Much as I've liked the last three records (Push The Sky Away, Skeleton Tree and Ghosteen), they've all been muted and contemplative, and I've found myself praying for a return to the blood and thunder of the Bad Seeds' earliest releases and the period from No More Shall We Part until the second Grinderman album.
Probably best not to get hopes up just on the strength of that title, though - it sounds as though it's a collaboration with Warren Ellis rather than the full band. Plus, having experienced the disappointment of a Yo La Tengo album called There's A Riot Goin' On, I should have learned not to get too excited.
Cave's revelation that a new album is on the way came at the end of a Red Hand Files post about his experience of coronavirus and lockdown, which turned into a poignant, powerful ode to the joys of live music from the perspective of a performer: "There is a terrible yearning and a feeling of a life being half-lived.
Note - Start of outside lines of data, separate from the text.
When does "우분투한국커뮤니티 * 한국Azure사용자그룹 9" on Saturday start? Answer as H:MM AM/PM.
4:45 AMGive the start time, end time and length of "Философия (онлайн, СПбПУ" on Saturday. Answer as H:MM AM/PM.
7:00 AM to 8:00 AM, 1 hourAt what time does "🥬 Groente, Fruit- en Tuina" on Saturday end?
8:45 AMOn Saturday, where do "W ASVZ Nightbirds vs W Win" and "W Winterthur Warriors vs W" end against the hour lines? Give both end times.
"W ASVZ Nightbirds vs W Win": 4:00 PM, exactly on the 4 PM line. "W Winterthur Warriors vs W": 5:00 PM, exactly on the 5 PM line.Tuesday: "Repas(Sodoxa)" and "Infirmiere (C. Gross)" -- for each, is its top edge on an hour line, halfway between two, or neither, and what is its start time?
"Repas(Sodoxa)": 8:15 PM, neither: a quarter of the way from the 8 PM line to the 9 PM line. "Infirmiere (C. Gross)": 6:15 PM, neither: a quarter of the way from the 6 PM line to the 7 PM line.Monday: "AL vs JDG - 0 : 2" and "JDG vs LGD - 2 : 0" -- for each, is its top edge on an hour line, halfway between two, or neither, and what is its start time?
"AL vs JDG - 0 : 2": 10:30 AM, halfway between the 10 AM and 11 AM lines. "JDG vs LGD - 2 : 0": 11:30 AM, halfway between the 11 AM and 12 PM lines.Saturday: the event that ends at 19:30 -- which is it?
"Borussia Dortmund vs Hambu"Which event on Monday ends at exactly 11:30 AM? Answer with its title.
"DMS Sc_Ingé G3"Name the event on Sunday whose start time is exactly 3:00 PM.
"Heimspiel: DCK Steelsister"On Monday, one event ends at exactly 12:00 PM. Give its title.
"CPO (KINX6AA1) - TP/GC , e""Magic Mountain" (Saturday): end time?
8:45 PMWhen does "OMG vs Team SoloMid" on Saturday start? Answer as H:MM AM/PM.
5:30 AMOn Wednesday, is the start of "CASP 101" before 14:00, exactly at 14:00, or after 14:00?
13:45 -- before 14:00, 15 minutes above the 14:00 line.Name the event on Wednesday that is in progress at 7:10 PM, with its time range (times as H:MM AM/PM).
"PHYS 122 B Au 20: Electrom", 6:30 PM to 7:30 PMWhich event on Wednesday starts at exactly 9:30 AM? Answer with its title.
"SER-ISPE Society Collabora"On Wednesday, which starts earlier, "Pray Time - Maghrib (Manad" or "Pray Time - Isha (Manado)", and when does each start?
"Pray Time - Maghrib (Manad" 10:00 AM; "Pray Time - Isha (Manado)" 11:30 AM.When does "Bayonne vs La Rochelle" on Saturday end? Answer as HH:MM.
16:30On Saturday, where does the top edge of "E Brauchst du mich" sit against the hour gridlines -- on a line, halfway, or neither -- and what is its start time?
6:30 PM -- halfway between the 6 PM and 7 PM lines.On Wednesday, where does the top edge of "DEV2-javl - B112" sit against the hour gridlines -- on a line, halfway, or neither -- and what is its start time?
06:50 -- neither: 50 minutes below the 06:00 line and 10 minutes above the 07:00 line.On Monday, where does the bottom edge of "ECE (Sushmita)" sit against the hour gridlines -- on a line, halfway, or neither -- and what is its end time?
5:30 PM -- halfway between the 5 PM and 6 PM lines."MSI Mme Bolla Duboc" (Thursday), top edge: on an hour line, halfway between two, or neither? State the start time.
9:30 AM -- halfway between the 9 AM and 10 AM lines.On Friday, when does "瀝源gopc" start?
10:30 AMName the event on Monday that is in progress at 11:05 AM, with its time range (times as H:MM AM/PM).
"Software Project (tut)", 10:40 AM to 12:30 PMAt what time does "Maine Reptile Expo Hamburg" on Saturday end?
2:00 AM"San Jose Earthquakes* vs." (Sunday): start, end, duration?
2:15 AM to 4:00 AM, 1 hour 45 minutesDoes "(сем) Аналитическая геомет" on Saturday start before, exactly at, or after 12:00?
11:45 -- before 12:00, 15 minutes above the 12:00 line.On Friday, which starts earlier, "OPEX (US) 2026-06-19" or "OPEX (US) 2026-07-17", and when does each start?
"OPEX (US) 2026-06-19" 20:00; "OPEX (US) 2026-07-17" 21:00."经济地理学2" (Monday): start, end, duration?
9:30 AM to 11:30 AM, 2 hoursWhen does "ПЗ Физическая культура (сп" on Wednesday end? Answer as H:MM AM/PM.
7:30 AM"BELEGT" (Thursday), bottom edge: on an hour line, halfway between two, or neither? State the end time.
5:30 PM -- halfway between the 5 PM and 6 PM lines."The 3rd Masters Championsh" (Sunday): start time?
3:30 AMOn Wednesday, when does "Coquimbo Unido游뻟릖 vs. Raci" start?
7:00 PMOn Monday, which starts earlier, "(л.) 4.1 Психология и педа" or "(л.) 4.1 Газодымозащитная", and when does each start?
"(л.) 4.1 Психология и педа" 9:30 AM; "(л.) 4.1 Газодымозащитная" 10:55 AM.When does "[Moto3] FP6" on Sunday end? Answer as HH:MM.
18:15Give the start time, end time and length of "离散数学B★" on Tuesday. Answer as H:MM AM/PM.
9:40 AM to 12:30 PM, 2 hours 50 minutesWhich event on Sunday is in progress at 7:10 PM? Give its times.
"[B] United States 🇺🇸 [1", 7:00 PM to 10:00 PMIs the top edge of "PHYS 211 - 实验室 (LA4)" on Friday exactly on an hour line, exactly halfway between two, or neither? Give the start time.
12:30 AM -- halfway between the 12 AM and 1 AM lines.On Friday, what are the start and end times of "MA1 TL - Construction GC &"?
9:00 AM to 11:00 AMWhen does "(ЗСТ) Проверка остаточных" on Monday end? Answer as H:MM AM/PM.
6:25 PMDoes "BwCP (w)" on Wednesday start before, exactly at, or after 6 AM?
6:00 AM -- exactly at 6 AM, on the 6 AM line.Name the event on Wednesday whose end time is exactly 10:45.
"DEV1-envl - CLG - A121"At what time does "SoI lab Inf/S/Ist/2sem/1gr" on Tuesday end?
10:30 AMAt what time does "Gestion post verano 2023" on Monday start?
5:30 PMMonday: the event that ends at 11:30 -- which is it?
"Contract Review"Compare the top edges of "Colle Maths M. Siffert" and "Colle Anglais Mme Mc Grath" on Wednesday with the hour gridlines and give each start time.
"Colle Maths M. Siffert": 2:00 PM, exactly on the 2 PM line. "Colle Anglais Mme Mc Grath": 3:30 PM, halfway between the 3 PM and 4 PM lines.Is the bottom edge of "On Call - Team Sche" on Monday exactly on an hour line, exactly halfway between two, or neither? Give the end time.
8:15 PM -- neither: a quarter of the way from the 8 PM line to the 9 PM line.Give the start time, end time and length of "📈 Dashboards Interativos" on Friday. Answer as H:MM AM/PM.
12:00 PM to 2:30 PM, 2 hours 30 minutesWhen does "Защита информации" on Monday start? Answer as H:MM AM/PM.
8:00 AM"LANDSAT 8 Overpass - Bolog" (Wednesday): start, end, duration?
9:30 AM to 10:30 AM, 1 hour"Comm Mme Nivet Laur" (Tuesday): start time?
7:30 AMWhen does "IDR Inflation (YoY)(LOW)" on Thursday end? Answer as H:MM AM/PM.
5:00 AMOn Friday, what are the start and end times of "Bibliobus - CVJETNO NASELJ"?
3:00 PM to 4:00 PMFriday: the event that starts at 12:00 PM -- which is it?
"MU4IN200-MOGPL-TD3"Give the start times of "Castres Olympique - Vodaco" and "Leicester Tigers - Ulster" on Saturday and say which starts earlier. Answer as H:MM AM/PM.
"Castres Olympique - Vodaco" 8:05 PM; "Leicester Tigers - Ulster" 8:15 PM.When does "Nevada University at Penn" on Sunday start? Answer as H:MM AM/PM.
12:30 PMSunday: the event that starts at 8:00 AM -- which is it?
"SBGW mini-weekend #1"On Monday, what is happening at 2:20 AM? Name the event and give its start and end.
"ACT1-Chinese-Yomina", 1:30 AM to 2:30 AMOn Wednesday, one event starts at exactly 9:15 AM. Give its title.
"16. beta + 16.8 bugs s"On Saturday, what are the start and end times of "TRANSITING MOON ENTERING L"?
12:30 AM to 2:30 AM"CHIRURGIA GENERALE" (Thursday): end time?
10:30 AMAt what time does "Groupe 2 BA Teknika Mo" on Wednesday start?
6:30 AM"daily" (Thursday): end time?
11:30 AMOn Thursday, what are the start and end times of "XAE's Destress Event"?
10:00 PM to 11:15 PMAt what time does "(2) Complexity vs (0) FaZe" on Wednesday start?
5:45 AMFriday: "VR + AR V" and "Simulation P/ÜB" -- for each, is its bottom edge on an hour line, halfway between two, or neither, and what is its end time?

I miss the thrill of stepping onto the stage, the rush of the performance, where all other concerns dissolve into a pure animal interrelation with my audience. I miss the complete surrender to the moment, the loss of self, the physicalness of it all, the feeding frenzy of communal love, the religion, the glorious exchange of bodily fluids - and The Bad Seeds themselves, of course, in all their reckless splendour, how I miss them." Whatever it is, that first post-pandemic gig is going to feel amazing for performers and punters alike, isn't it?